“We hear the question, ‘What did I do wrong?’ a lot. You didn’t do anything wrong, it’s just for whatever reason. Kids are kids.” — Cindy Wright
For parents who take a child to the pediatrician and hear that the child is behind in an area of development, or for those who watch their child at daycare or another area with kids their age and notice a difference in progress, it can be difficult to know what to do next.
The coronavirus pandemic has interfered with many typical activities and interactions. However, life goes on despite the pandemic, and Early Intervention services are still key to helping children who struggle developmentally.
Officials from the McKean County Department of Health Services report that referrals are down during the pandemic, and even those who have been referred are hard to reach.
Early Intervention staff and the service providers they work with have all adjusted to the pandemic restrictions, wearing masks whenever possible and incorporating telecommunication for services as well. Karen Abbott, program specialist with the McKean County DHS, explained that all efforts are being made to keep families safe while still maintaining services for the child.
“Currently, our caseworkers haven’t been going into homes because of Covid. They offer tele-intervention over computer or telephone, and they have done a phenomenal job to make sure kids keep up on skills and don’t lose what they’ve gained,” Abbott explained.
Abbott also noted that service providers who have to make in-person visits are wearing masks, although speech therapy does require mask removal to allow the patient to see the mouth of the service provider.
Early Intervention provides services for children from birth to age 3.
A requirement for assistance is the child has a 25% deficit or greater developmentally. If that is the case, they will receive assistance in coordinating services and ensuring the child is connected with a provider that is the right fit.
Cindy Wright, lead service worker for Early Intervention in McKean County, explained there are certain age ranges where referrals are most common, although services are available at any time between birth and age 3.
“There’s a pocket around one-year-old. They are up walking, doing other things and have basic skills but at a year, it’s those more refined things,” Wright said. “The 24-28 month old range — that’s a large group. It’s really that ‘Oh my gosh, this child is heading toward three and not saying a lot. We get referrals for all age groups, those are three of the clusters we get.”
Not only can Early Intervention help determine what help is needed and put parents in touch with the right provider; they can also help families understand that the child’s progress is not a result of something parents did or didn’t do.
“The majority of referrals we get are for communication. Parents will ask, ‘Well why?’
We don’t have a reason why. Many times you can’t figure it out,” Wright said. “They are individuals. That is the best thing about our program, is that we work on the individual needs of the child and what the parent wants us to focus on.”
Abbott explained there are various options when it comes to providers for the services needed.

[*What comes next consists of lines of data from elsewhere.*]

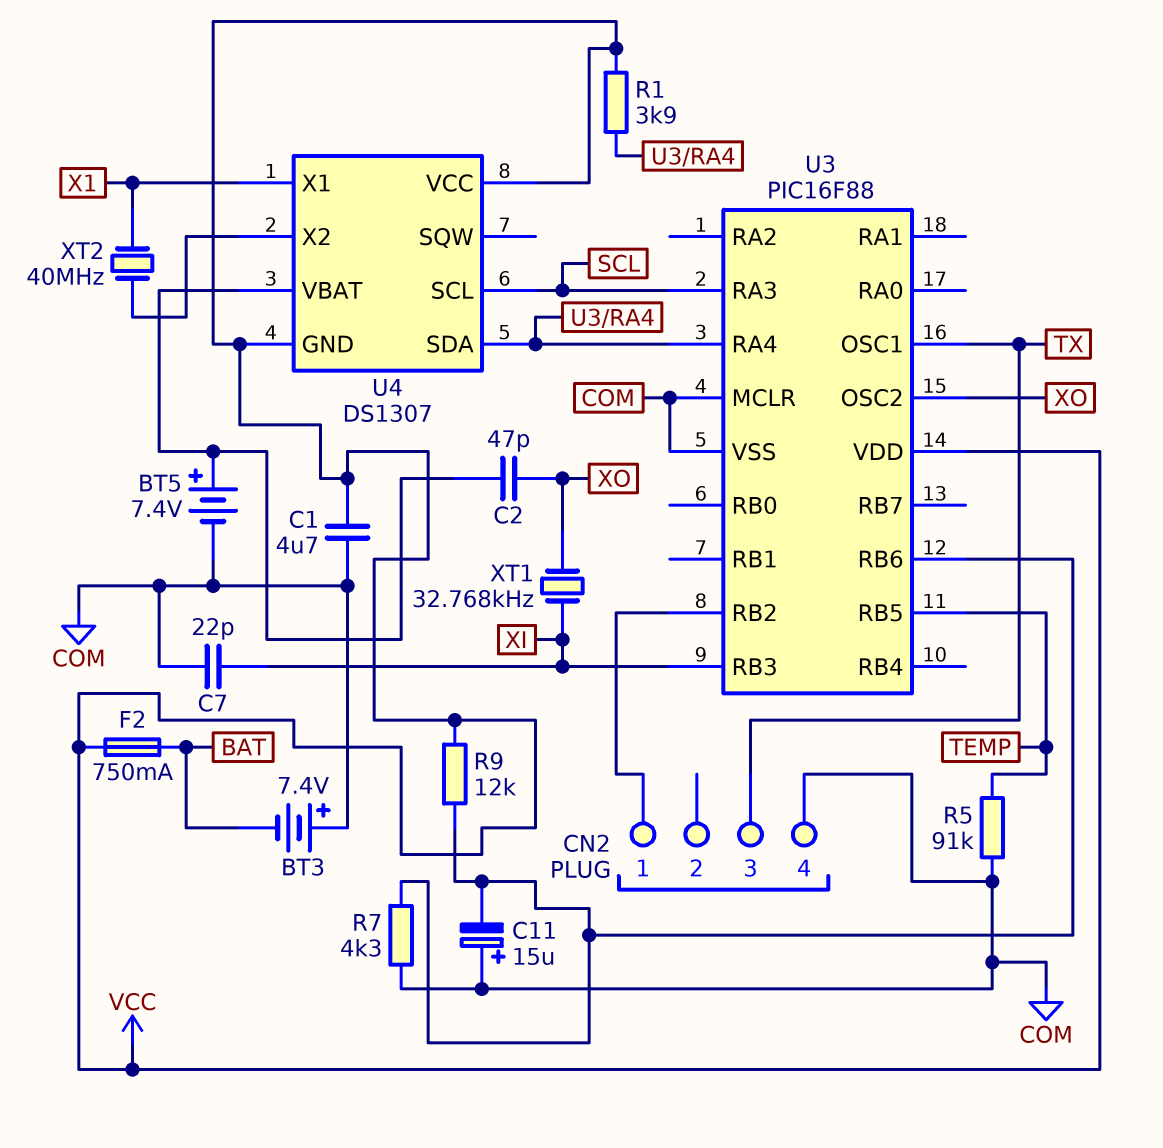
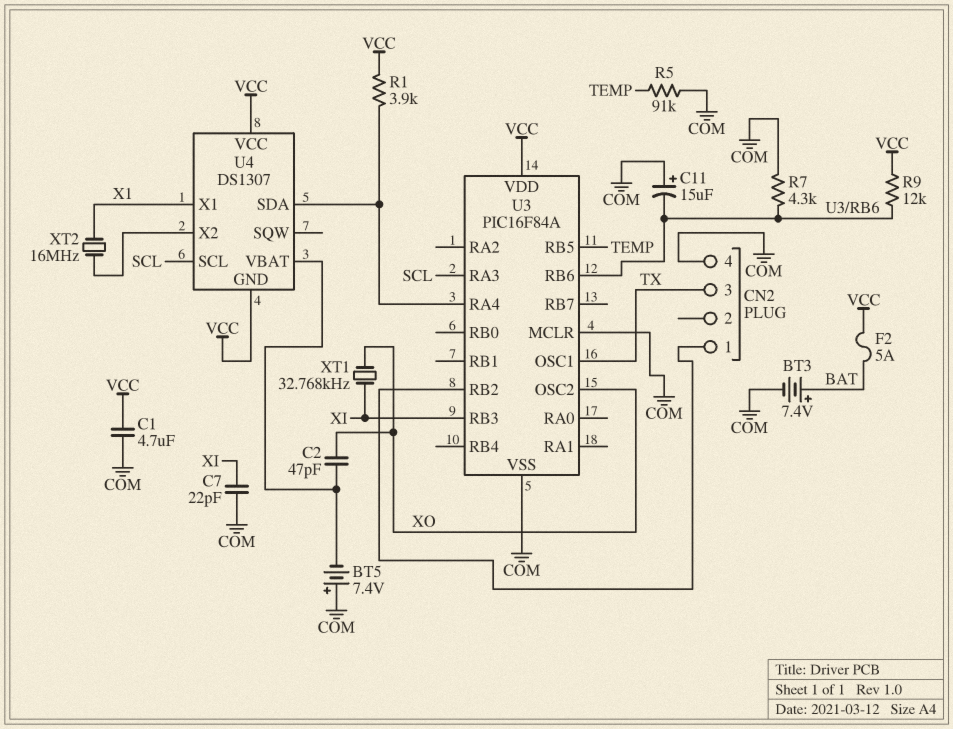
BT3: 7.4V (plus COM, minus BAT) -> 7.4V (plus BAT, minus COM)
BT5: 7.4V (plus U4/VBAT, minus COM) -> 7.4V (plus COM, minus U4/VBAT)
F2: 750mA (BAT, VCC) -> 5A (BAT, VCC)
U3: PIC16F88 -> PIC16F84A
XT2: 40MHz (U4/X2, X1) -> 16MHz (U4/X2, X1)

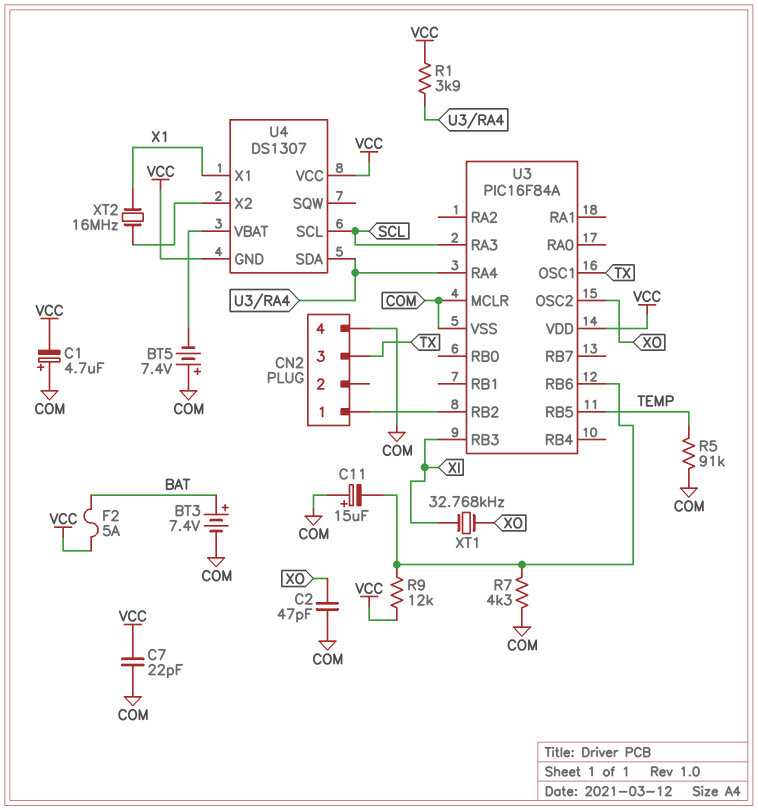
C1: 4.7uF (COM, VCC) -> 4.7uF (plus COM, minus VCC)
C2: 47pF (U4/VBAT, XO) -> 47pF (COM, XO)
C7: 22pF (COM, XI) -> 22pF (COM, VCC)

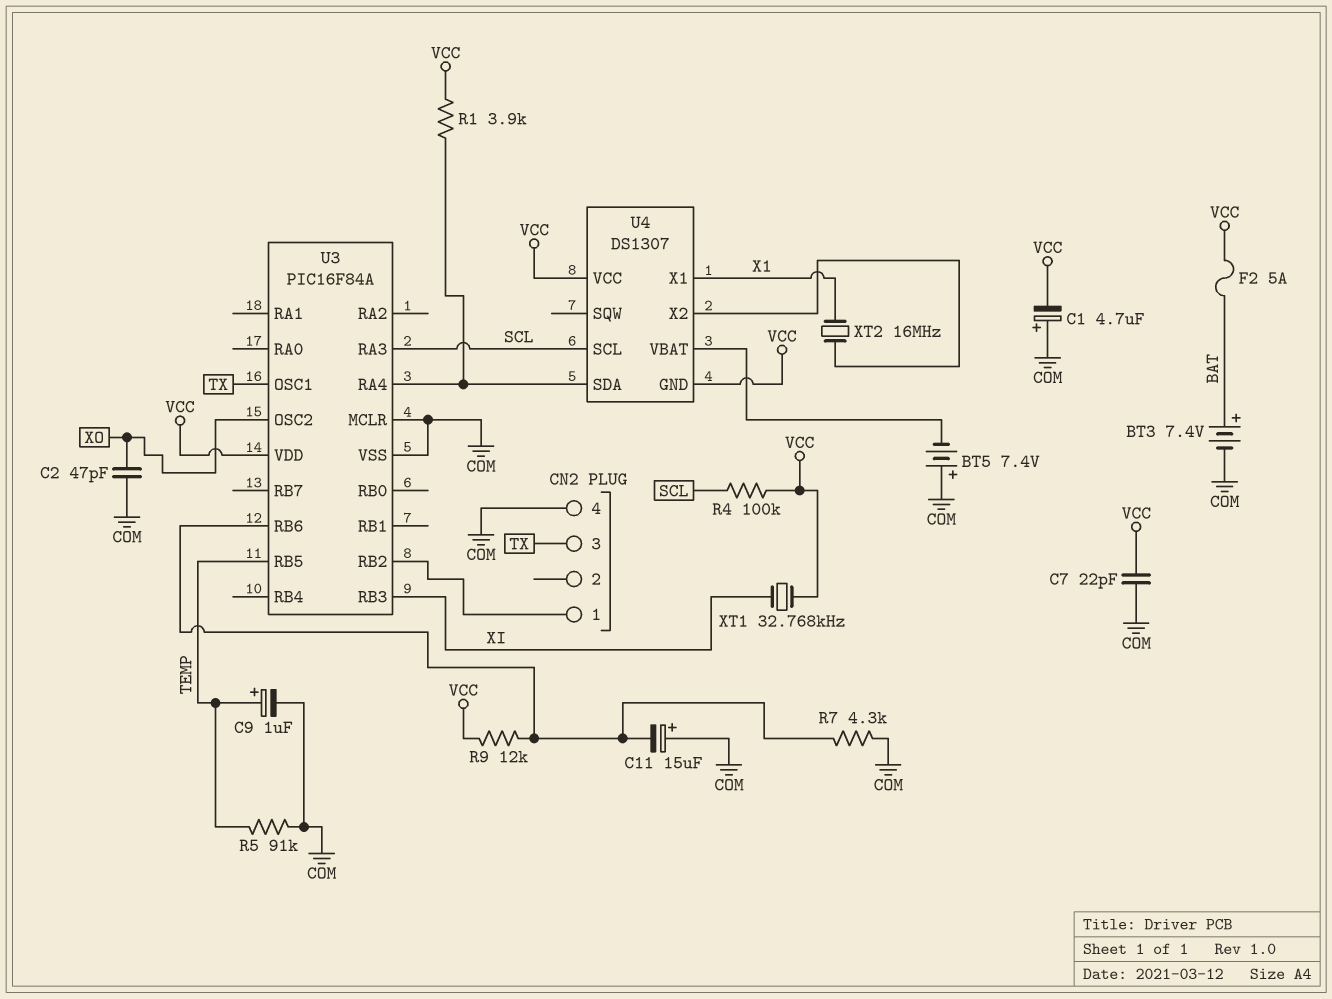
C9: none -> 1uF (plus TEMP, minus COM)
R4: none -> 100k (SCL, VCC)
XT1: 32.768kHz (XI, XO) -> 32.768kHz (VCC, XI)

Services can include speech therapy, physical therapy, occupational therapy and special instruction, which includes a focus on specific tasks such as building items, assisting with orientation to rooms and helping with the navigation of steps.
Caseworkers from Early Intervention check in to make sure the child is benefiting from the provider chosen. If that provider is not the right match, there are others to try.
Some providers in the area that partner with the Early Intervention team include CARE for Children, Milestones and the Guidance Center.
For those who believe their child could benefit from such services, the first step is to reach out. Brochures are available in various locations, such as local pediatric offices, and flyers are posted in locations where the children regularly visit.
“We put up flyers in area businesses; churches, schools, head start programs, daycares.
Anywhere there are little ones, we try to get there,” Abbott explained. “You don’t know until you need help, and then you don’t know where to go.“
Wright noted that some people hesitate to call, thinking they won’t be eligible for services due to financial restrictions.
“Anyone can have a child who has a need for services. So many people might see the brochure out somewhere and think ‘I’m over income for that, I’m not eligible.’ We don’t have an income guideline,” Wright said.
Early Intervention can be reached by calling 814-975-1221 for McKean County or 800-800-2560 for Potter County residents.